- **EXERCISE DESCRIPTION**
Would you copy exactly the lines in the data below from the one that has "exposure_s: 1/23" through the one that has "exposure_s: 1/200", dropping any pictures?

- **AVAILABLE RECORDS**

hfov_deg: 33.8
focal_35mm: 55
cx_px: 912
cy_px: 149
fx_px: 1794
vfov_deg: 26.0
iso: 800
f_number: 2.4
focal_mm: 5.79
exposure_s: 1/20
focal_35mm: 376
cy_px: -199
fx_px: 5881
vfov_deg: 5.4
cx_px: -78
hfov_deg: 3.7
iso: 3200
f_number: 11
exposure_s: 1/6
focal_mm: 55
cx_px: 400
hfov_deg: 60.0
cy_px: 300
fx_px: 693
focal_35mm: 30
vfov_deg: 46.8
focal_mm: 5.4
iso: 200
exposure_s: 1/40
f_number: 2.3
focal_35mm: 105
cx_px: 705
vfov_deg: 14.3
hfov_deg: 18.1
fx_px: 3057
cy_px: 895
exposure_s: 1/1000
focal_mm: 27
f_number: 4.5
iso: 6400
--
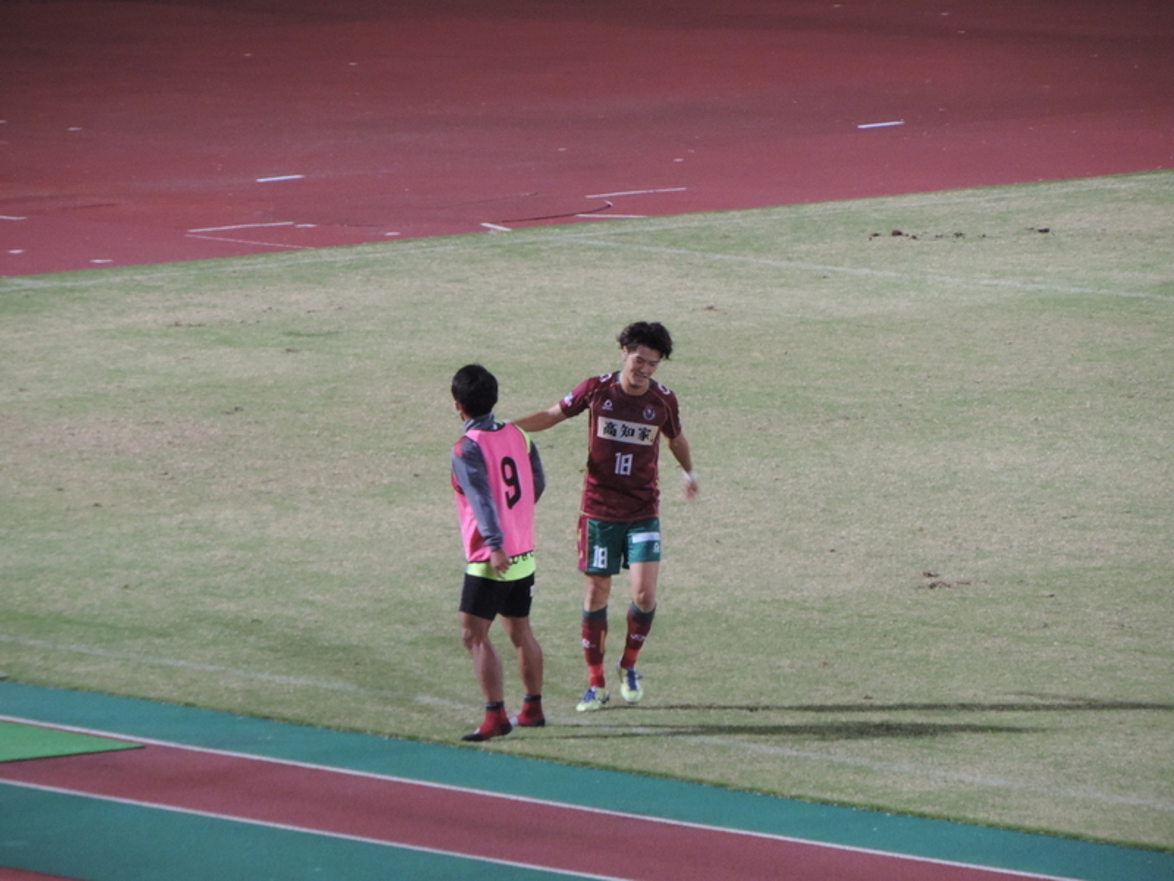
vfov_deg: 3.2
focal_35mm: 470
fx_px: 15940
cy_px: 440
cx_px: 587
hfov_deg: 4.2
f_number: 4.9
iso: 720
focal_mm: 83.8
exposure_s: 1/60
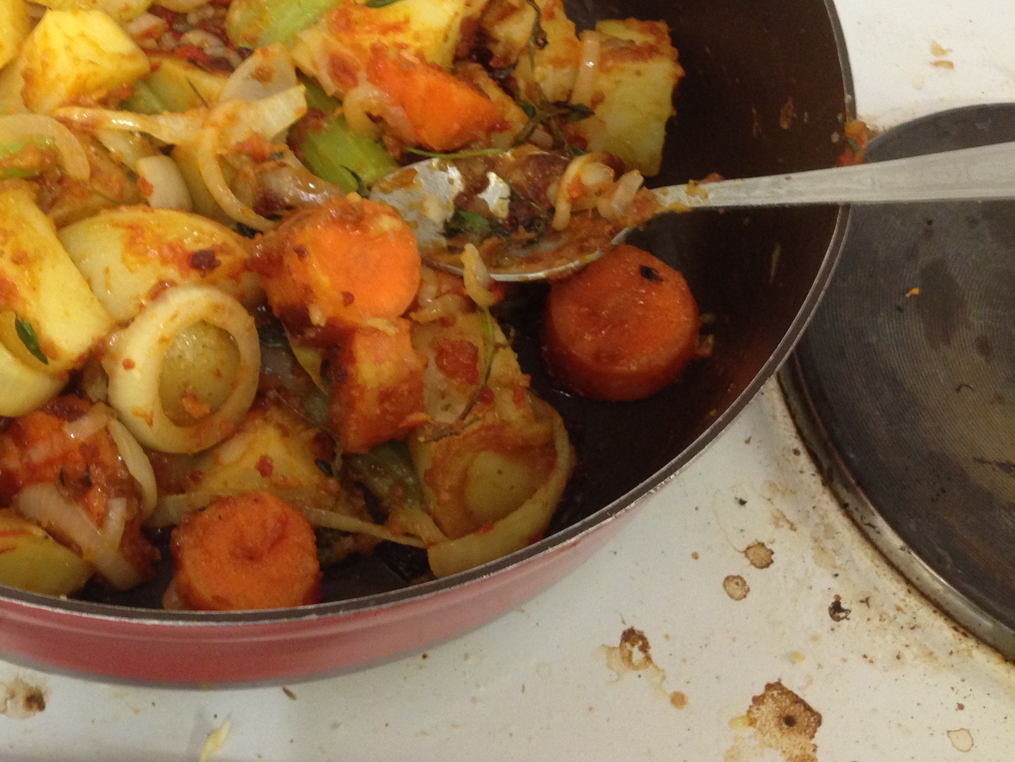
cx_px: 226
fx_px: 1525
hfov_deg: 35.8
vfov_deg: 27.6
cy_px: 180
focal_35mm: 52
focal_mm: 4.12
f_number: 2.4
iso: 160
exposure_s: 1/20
---
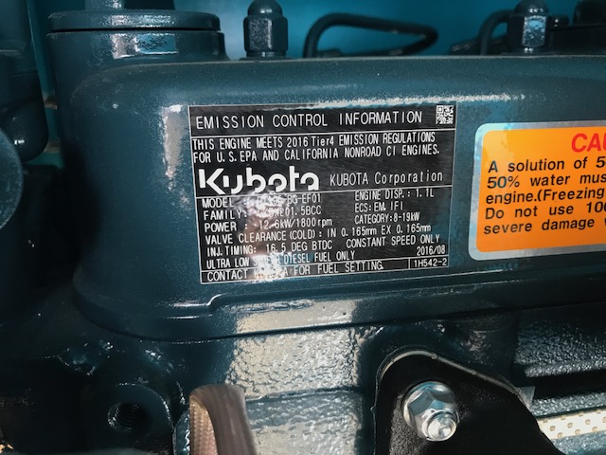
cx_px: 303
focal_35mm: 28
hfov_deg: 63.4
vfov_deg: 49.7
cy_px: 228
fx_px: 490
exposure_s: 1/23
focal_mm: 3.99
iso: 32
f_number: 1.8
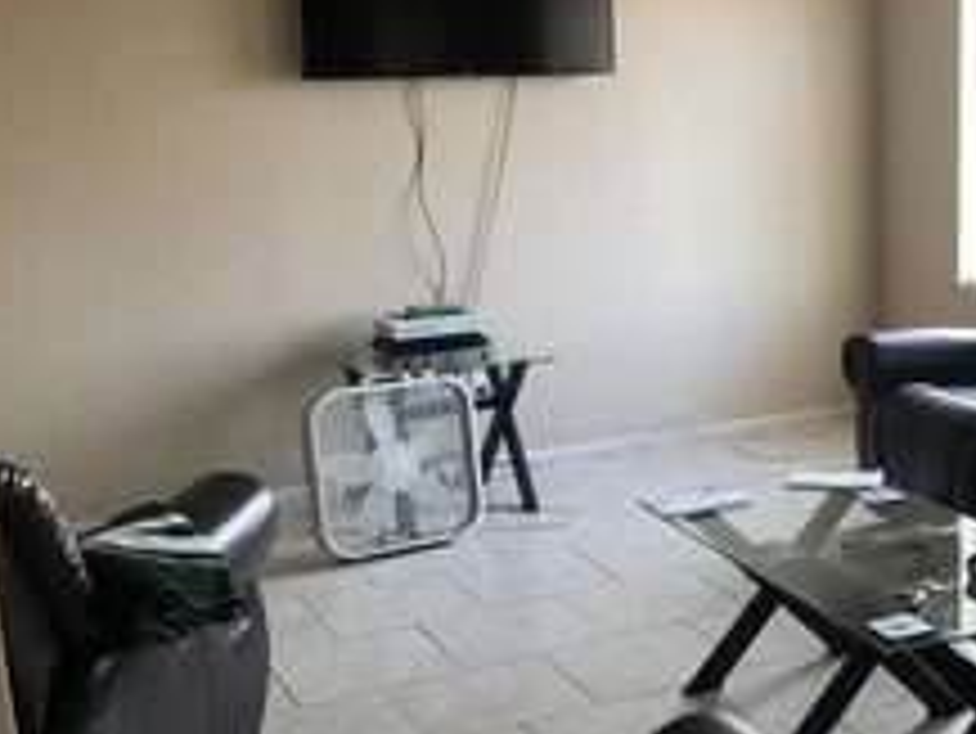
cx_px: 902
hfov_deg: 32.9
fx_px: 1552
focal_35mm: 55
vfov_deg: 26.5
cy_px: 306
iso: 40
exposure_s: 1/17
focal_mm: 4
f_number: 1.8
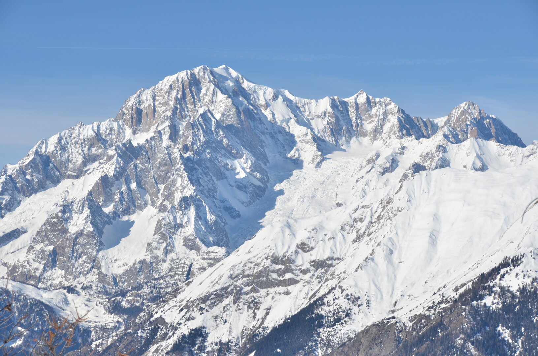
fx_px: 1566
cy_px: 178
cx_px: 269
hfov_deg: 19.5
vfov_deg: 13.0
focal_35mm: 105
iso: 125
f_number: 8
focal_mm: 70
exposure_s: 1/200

- **SOLUTION**
exposure_s: 1/23
focal_mm: 3.99
iso: 32
f_number: 1.8
cx_px: 902
hfov_deg: 32.9
fx_px: 1552
focal_35mm: 55
vfov_deg: 26.5
cy_px: 306
iso: 40
exposure_s: 1/17
focal_mm: 4
f_number: 1.8
fx_px: 1566
cy_px: 178
cx_px: 269
hfov_deg: 19.5
vfov_deg: 13.0
focal_35mm: 105
iso: 125
f_number: 8
focal_mm: 70
exposure_s: 1/200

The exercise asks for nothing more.